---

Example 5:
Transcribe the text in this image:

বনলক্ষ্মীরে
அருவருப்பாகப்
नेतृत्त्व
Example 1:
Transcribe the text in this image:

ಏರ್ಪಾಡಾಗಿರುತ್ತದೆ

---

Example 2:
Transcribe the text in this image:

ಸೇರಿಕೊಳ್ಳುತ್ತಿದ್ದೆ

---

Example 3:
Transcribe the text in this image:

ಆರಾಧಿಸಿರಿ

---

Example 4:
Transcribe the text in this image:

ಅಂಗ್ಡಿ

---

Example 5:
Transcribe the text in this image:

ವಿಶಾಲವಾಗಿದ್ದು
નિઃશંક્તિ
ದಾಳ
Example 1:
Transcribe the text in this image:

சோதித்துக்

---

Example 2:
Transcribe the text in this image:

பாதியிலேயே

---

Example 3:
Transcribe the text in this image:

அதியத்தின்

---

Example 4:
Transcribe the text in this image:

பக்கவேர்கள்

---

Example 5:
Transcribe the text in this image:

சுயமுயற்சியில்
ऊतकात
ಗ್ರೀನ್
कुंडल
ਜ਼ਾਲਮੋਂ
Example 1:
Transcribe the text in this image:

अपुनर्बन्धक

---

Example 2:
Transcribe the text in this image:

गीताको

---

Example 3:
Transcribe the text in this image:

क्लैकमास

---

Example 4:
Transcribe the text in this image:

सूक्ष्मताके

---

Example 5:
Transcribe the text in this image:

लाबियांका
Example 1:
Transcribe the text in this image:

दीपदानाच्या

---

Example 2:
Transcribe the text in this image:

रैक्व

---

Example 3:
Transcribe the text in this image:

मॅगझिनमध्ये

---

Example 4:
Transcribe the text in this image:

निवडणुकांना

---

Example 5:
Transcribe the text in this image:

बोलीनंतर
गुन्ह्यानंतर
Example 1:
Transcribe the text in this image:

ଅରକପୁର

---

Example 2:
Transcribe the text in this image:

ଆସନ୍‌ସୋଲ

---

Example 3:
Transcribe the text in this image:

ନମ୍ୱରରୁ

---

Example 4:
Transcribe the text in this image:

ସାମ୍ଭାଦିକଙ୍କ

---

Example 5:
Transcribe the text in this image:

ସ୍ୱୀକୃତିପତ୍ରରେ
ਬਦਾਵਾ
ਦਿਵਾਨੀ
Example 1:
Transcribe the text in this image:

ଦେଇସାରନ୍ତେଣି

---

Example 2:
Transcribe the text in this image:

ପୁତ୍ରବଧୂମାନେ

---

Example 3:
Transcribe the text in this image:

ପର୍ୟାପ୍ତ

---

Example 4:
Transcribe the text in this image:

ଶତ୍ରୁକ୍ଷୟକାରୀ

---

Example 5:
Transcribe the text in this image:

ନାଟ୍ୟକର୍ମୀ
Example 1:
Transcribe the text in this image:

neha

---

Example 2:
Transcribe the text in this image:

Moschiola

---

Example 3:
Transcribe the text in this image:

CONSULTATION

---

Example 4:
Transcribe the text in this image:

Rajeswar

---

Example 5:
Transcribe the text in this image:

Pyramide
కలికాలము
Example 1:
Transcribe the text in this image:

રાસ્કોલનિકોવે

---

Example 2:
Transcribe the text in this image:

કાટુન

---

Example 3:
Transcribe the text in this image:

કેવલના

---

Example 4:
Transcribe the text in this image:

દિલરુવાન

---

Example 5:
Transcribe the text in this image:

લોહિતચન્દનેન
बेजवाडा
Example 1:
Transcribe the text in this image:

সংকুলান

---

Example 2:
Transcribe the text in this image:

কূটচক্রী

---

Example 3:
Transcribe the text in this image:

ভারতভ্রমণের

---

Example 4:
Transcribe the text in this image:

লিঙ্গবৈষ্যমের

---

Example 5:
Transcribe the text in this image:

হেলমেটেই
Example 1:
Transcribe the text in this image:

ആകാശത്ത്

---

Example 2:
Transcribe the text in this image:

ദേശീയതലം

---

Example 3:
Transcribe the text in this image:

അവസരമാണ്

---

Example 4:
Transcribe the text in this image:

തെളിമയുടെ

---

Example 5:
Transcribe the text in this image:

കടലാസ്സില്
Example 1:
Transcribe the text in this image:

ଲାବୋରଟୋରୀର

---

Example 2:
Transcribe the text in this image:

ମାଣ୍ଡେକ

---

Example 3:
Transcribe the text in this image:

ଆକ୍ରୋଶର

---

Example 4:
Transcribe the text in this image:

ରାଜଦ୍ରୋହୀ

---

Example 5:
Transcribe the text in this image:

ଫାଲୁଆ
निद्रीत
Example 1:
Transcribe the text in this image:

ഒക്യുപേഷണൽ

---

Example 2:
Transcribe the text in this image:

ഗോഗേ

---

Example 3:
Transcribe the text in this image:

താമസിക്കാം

**THE TASK**
Would you transcribe the whole listing, keeping every character the same?

**RESULT OF THIS EXERCISE**
---

Example 5:
Transcribe the text in this image:

বনলক্ষ্মীরে
அருவருப்பாகப்
नेतृत्त्व
Example 1:
Transcribe the text in this image:

ಏರ್ಪಾಡಾಗಿರುತ್ತದೆ

---

Example 2:
Transcribe the text in this image:

ಸೇರಿಕೊಳ್ಳುತ್ತಿದ್ದೆ

---

Example 3:
Transcribe the text in this image:

ಆರಾಧಿಸಿರಿ

---

Example 4:
Transcribe the text in this image:

ಅಂಗ್ಡಿ

---

Example 5:
Transcribe the text in this image:

ವಿಶಾಲವಾಗಿದ್ದು
નિઃશંક્તિ
ದಾಳ
Example 1:
Transcribe the text in this image:

சோதித்துக்

---

Example 2:
Transcribe the text in this image:

பாதியிலேயே

---

Example 3:
Transcribe the text in this image:

அதியத்தின்

---

Example 4:
Transcribe the text in this image:

பக்கவேர்கள்

---

Example 5:
Transcribe the text in this image:

சுயமுயற்சியில்
ऊतकात
ಗ್ರೀನ್
कुंडल
ਜ਼ਾਲਮੋਂ
Example 1:
Transcribe the text in this image:

अपुनर्बन्धक

---

Example 2:
Transcribe the text in this image:

गीताको

---

Example 3:
Transcribe the text in this image:

क्लैकमास

---

Example 4:
Transcribe the text in this image:

सूक्ष्मताके

---

Example 5:
Transcribe the text in this image:

लाबियांका
Example 1:
Transcribe the text in this image:

दीपदानाच्या

---

Example 2:
Transcribe the text in this image:

रैक्व

---

Example 3:
Transcribe the text in this image:

मॅगझिनमध्ये

---

Example 4:
Transcribe the text in this image:

निवडणुकांना

---

Example 5:
Transcribe the text in this image:

बोलीनंतर
गुन्ह्यानंतर
Example 1:
Transcribe the text in this image:

ଅରକପୁର

---

Example 2:
Transcribe the text in this image:

ଆସନ୍‌ସୋଲ

---

Example 3:
Transcribe the text in this image:

ନମ୍ୱରରୁ

---

Example 4:
Transcribe the text in this image:

ସାମ୍ଭାଦିକଙ୍କ

---

Example 5:
Transcribe the text in this image:

ସ୍ୱୀକୃତିପତ୍ରରେ
ਬਦਾਵਾ
ਦਿਵਾਨੀ
Example 1:
Transcribe the text in this image:

ଦେଇସାରନ୍ତେଣି

---

Example 2:
Transcribe the text in this image:

ପୁତ୍ରବଧୂମାନେ

---

Example 3:
Transcribe the text in this image:

ପର୍ୟାପ୍ତ

---

Example 4:
Transcribe the text in this image:

ଶତ୍ରୁକ୍ଷୟକାରୀ

---

Example 5:
Transcribe the text in this image:

ନାଟ୍ୟକର୍ମୀ
Example 1:
Transcribe the text in this image:

neha

---

Example 2:
Transcribe the text in this image:

Moschiola

---

Example 3:
Transcribe the text in this image:

CONSULTATION

---

Example 4:
Transcribe the text in this image:

Rajeswar

---

Example 5:
Transcribe the text in this image:

Pyramide
కలికాలము
Example 1:
Transcribe the text in this image:

રાસ્કોલનિકોવે

---

Example 2:
Transcribe the text in this image:

કાટુન

---

Example 3:
Transcribe the text in this image:

કેવલના

---

Example 4:
Transcribe the text in this image:

દિલરુવાન

---

Example 5:
Transcribe the text in this image:

લોહિતચન્દનેન
बेजवाडा
Example 1:
Transcribe the text in this image:

সংকুলান

---

Example 2:
Transcribe the text in this image:

কূটচক্রী

---

Example 3:
Transcribe the text in this image:

ভারতভ্রমণের

---

Example 4:
Transcribe the text in this image:

লিঙ্গবৈষ্যমের

---

Example 5:
Transcribe the text in this image:

হেলমেটেই
Example 1:
Transcribe the text in this image:

ആകാശത്ത്

---

Example 2:
Transcribe the text in this image:

ദേശീയതലം

---

Example 3:
Transcribe the text in this image:

അവസരമാണ്

---

Example 4:
Transcribe the text in this image:

തെളിമയുടെ

---

Example 5:
Transcribe the text in this image:

കടലാസ്സില്
Example 1:
Transcribe the text in this image:

ଲାବୋରଟୋରୀର

---

Example 2:
Transcribe the text in this image:

ମାଣ୍ଡେକ

---

Example 3:
Transcribe the text in this image:

ଆକ୍ରୋଶର

---

Example 4:
Transcribe the text in this image:

ରାଜଦ୍ରୋହୀ

---

Example 5:
Transcribe the text in this image:

ଫାଲୁଆ
निद्रीत
Example 1:
Transcribe the text in this image:

ഒക്യുപേഷണൽ

---

Example 2:
Transcribe the text in this image:

ഗോഗേ

---

Example 3:
Transcribe the text in this image:

താമസിക്കാം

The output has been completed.